• _The problem_
Give back every entry exactly as it is written, but not the pictures.

[Stored records]
"""

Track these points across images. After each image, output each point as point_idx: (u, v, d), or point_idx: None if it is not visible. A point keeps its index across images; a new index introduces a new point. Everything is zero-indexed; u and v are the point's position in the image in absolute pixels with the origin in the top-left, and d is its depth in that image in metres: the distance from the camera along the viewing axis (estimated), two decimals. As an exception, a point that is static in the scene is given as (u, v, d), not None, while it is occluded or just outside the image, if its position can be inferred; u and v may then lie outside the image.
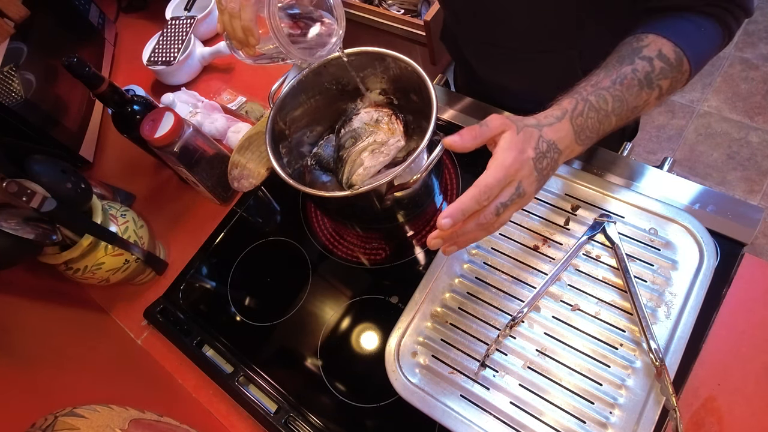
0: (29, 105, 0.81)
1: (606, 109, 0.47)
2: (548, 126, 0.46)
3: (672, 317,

"""

• _Task answer_
Track these points across images. After each image, output each point as point_idx: (u, v, d), or point_idx: None if it is not visible. A point keeps its index across images; a new index introduces a new point. Everything is zero-indexed; u and v are the point's position in the image in absolute pixels with the origin in the top-left, and d is its depth in that image in metres: the distance from the camera along the viewing axis (estimated), two decimals. As an exception, a point that is static in the scene is given as (u, v, d), not None, while it is occluded or just outside the image, if its position can be inferred; u and v may then lie outside the image.
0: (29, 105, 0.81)
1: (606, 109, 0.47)
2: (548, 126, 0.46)
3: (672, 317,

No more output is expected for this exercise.